Because in the end I have family - amazing family - that I love and who love me back. I have friends that are true and faithful. That I love and who love me back. I have a faith in a God who I love - and who loves me back - So much so, that I celebrate His birth in just a couple weeks.

My life, be it ever so busy, is wonderful. It is rich and full. I am blessed, truly.

Friday, December 05, 2008

Mr. Stephen Harper: arrogant...smarmy even

Coalition: incompetent, ignorant buffoons

Politics in Canada: Outrageous, ridiculous

Democracy in Canada: Undermined

....and who ever heard of the word "pirogue" before this gong show anyway??

Monday, December 01, 2008


We watched a documentary last night about the decline of "Mom & Pop" businesses across the USA. It wasn't one of the better documentaries I've watched but it did set me to thinking...

One of the loud and clear messages was that you can't compete when a large box store comes to town. WalMart being of course, the easiest target. When WalMart comes and sets up in your community things change for the other retailers in the area. One of the main arguments from the WalMart execs interviewed was that it is a free and open market and part of that freedom means that people can shop where they please. So if they choose WalMart over smaller, usually more expensive stores, then that is their right. As town councils across the US move to block large big box stores from being able to come into their areas - WalMart sees it as a slight against the fundamental right of Americans to choose.

As a consumer I think it is important that we educate ourselves.
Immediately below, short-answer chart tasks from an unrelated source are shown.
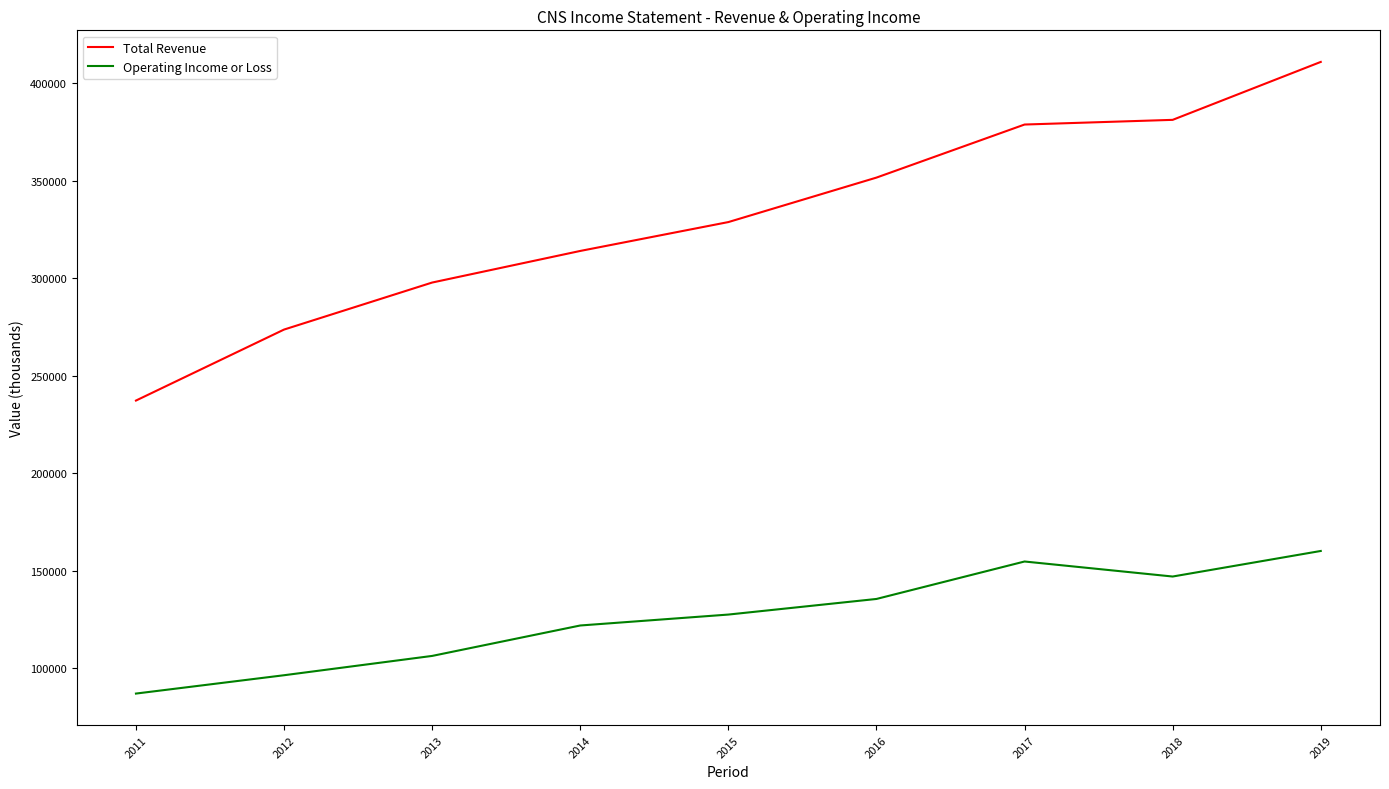

The value of Operating Income or Loss at 2011 is 45673. True or false?

False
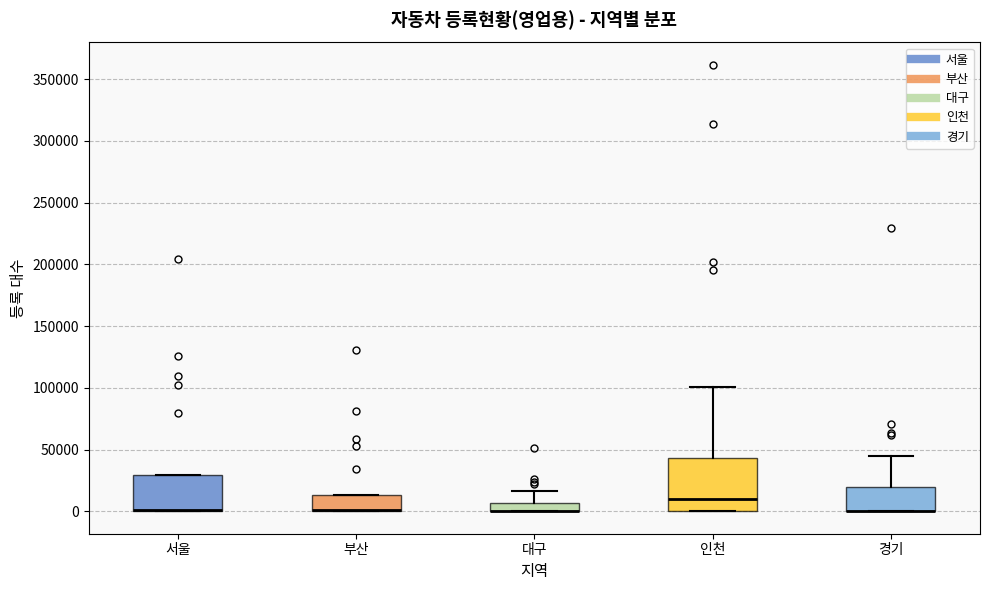

Comparing the boxes themselves (not the whiskers), which one is the tallest?

인천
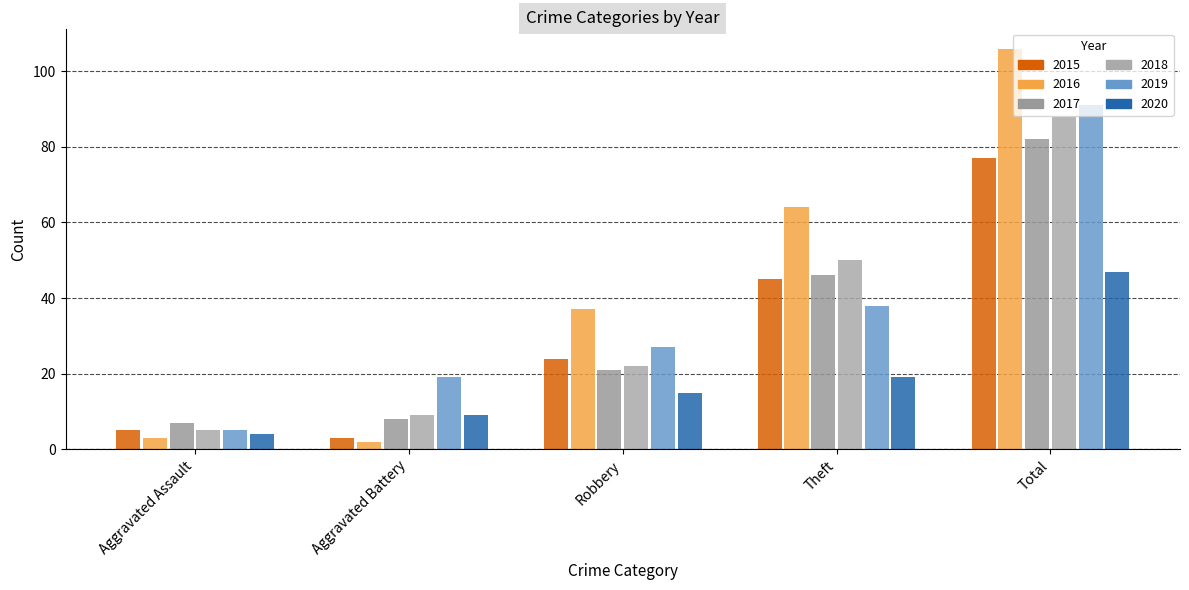

How many bars are there in each group?

6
What is the true cost of shopping cheap and big box? I believe it comes at a much higher cost than we realize. On the other hand, we would be hard pressed to support only our local businesses. There is little selection and generally yes, it is more expensive. And we just can't afford it.
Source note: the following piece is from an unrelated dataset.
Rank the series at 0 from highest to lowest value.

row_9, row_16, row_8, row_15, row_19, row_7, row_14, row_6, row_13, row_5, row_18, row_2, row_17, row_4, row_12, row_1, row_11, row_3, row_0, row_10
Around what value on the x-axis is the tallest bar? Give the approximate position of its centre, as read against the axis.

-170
As a family we have made some decisions though. We have been to WalMart probably twice in the last 5 years. We have many reasons for not supporting them but I certainly understand why people love it. We are trying to buy what we can locally. We support the local theatre, local coffee shops, local pharmacy, local mechanic, local video store. We do what we can.

I think that this issue is once again one of those issues where "thinking" is the key. We blindly shop and consume. It is time once again to start THINKING about where we put our hard earned money.